======== LISTED ENTRIES

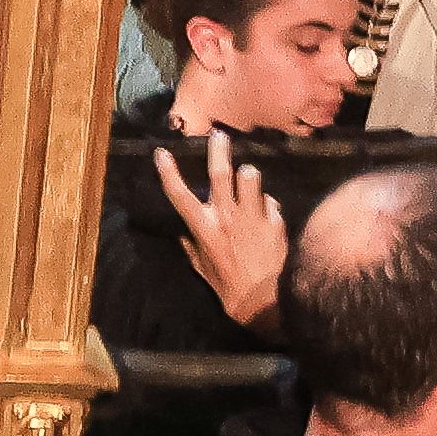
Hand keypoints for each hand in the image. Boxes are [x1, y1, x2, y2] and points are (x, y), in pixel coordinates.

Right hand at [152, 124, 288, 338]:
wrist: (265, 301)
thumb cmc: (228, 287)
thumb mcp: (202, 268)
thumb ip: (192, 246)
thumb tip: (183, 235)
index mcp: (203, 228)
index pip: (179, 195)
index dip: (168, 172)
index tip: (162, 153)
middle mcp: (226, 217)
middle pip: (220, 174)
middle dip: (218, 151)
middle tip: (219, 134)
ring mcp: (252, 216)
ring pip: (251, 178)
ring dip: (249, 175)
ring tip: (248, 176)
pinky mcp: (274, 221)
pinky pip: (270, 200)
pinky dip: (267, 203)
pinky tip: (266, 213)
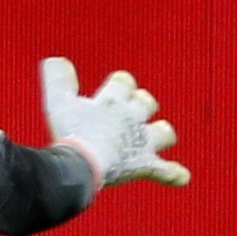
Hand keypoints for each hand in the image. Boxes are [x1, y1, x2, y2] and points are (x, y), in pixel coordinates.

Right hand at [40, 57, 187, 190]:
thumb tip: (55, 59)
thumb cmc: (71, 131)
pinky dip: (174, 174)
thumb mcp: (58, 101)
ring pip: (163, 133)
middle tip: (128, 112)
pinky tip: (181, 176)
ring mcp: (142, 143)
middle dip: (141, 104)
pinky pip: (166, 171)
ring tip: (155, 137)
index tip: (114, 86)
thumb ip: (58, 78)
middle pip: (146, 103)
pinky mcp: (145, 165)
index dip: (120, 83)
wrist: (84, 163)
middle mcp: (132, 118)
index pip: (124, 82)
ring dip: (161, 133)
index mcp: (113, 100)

================

- [REQUIREMENT]: Transcribe the listing exactly; omit all images.

- [RESPONSE TO THIS EXERCISE]:
Hand keypoints for each hand in the image. Boxes are [x1, y1, x2, y2] and points are (x, y), in pixel coordinates.

Right hand at [152, 124, 288, 338]:
wrist: (265, 301)
thumb cmc: (228, 287)
thumb mcp: (202, 268)
thumb ip: (192, 246)
thumb tip: (183, 235)
index mcp: (203, 228)
index pip: (179, 195)
index dip: (168, 172)
index tip: (162, 153)
middle mcp: (226, 217)
middle pip: (220, 174)
middle dip: (218, 151)
middle tip: (219, 134)
ring mcp: (252, 216)
ring pip: (251, 178)
ring dip: (249, 175)
ring tip: (248, 176)
pinky mcp: (274, 221)
pinky pip: (270, 200)
pinky dip: (267, 203)
pinky tip: (266, 213)
Hand keypoints for each hand in the image. Boxes are [x1, y1, x2, y2] and points are (x, y), in pixel coordinates.

Right hand at [40, 57, 187, 190]:
thumb tip: (55, 59)
thumb cmc: (71, 131)
pinky dip: (174, 174)
thumb mcp: (58, 101)
ring pip: (163, 133)
middle tip: (128, 112)
pinky tip: (181, 176)
ring mcp: (142, 143)
middle dip: (141, 104)
pinky pip: (166, 171)
ring tip: (155, 137)
index tip: (114, 86)
thumb ip: (58, 78)
middle pip: (146, 103)
pinky mcp: (145, 165)
index dip: (120, 83)
wrist: (84, 163)
middle mcp: (132, 118)
index pip: (124, 82)
ring dip: (161, 133)
index mcp: (113, 100)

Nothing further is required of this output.